«VII. Dans les mêmes mots, l’étymologie fait conserver une lettre malgré la prononciation, et à son tour la prononciation en fait retrancher une ou plusieurs autres, malgré l’étymologie.»
L’auteur, après avoir établi sa proposition par de nombreuses preuves, demande qu’on écrive d’une manière uniforme: apeler, j’apèle, tu apèles, il apèle, nous apelons, vous apelez, ils apèlent; je jète, etc.; nous prenons, vous prenez, ils prènent; nous tenons, ils tiènent; étincèlemant, chancèlemant, renouvèlemant, démantèlemant, décèlemant, chancelier, chancèlerie, gabeleur, gabèle, etc.

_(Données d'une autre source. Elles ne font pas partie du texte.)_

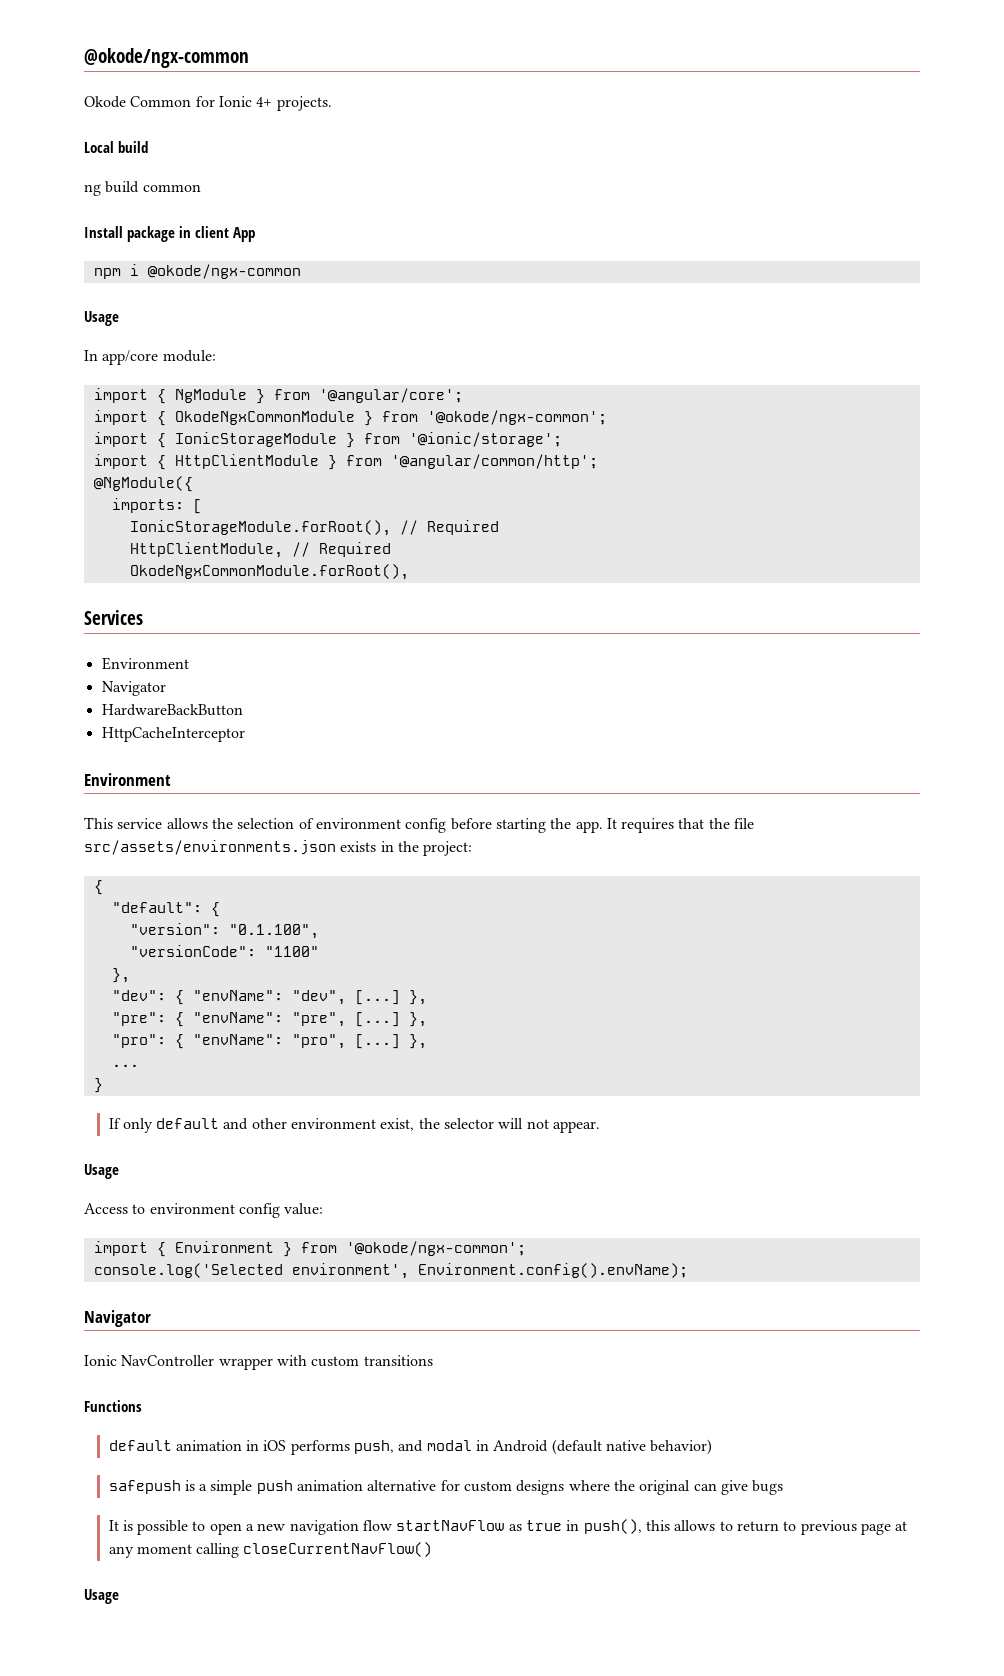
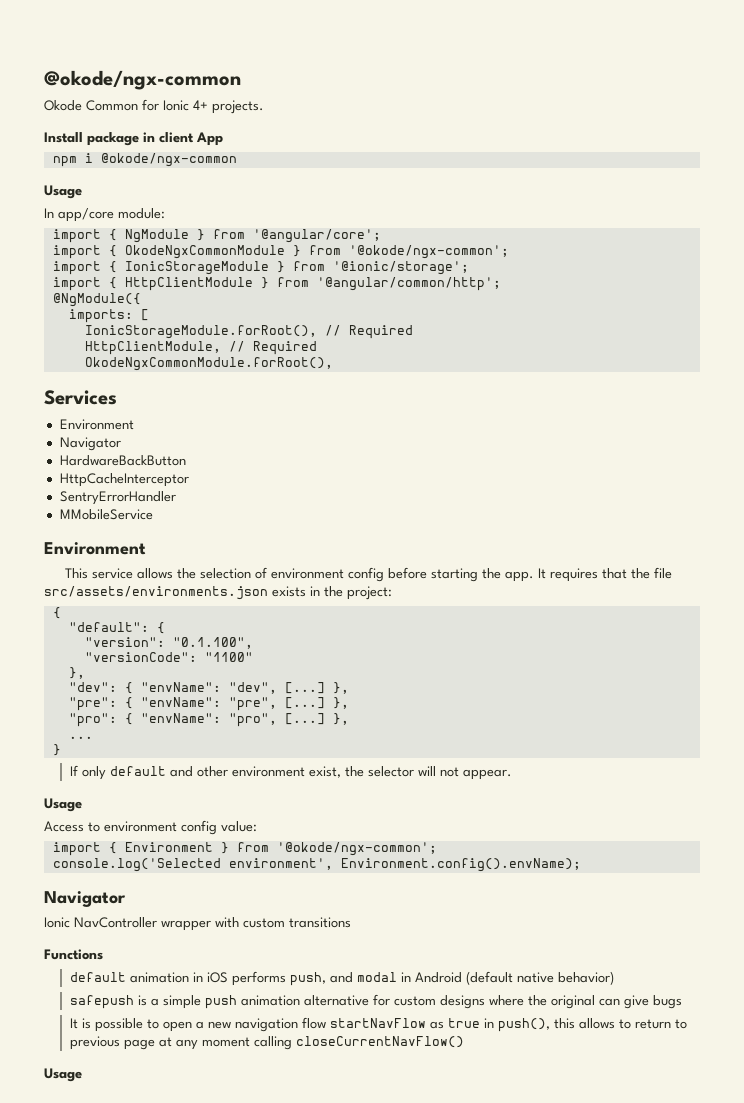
[84,141,148,153] [84,181,201,196] // Local build // ng build common -> (264, 107) none
(245, 734) none -> [59,491,176,505] [59,509,153,520] // SentryErrorHandler // MMobileService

«Pourquoi, après avoir écrit avec une seule r courir, coureur, coureuse, chariage, charier, chariot, etc., en met-on deux dans courrier, courriere, charretée, charrette, charroi, charron, etc.?
«VIII. Après avoir écrit un grand nombre de mots d’une maniere conforme à l’étymologie et à la prononciation, vous en écrivez une très-grande quantité d’autres analogues à ceux-ci d’une maniere contraire à l’étymologie, à la prononciation ou à l’analogie.»
L’auteur appuie cette assertion d’un grand nombre d’exemples et il demande que, selon la raison et l’uniformité, on écrive: èle est cruèle, la dentèle, la voyèle, come, home ou ome, courone, couroner, persone, actioner ou accioner, diccionêre, abandoner, personel, sérure, il poura, alouète, amulète, barète, sote, sotise, etc.
«IX. Sans que la prononciation l’exige, vous écrivez d’une maniere différente des mots dérivés les uns des autres.»
Suivent les exemples: d’un côté, abatage, abatis, abatant; de l’autre, abattement, abatteur, abattre, abattures, etc.
«X. Vous orthographiez d’autres mots de la même façon, quoique la prononciation exige qu’ils soient écrits différemment.»
Je citerai entre autres exemples: août, aoûté, femme et femmelette, innocent et innover, année et annuité, solennel, solennité.
«XIV. Votre orthographe actuelle n’a presque point de regle qui n’ait ses exceptions, exceptions qui ont elles-mêmes les leurs.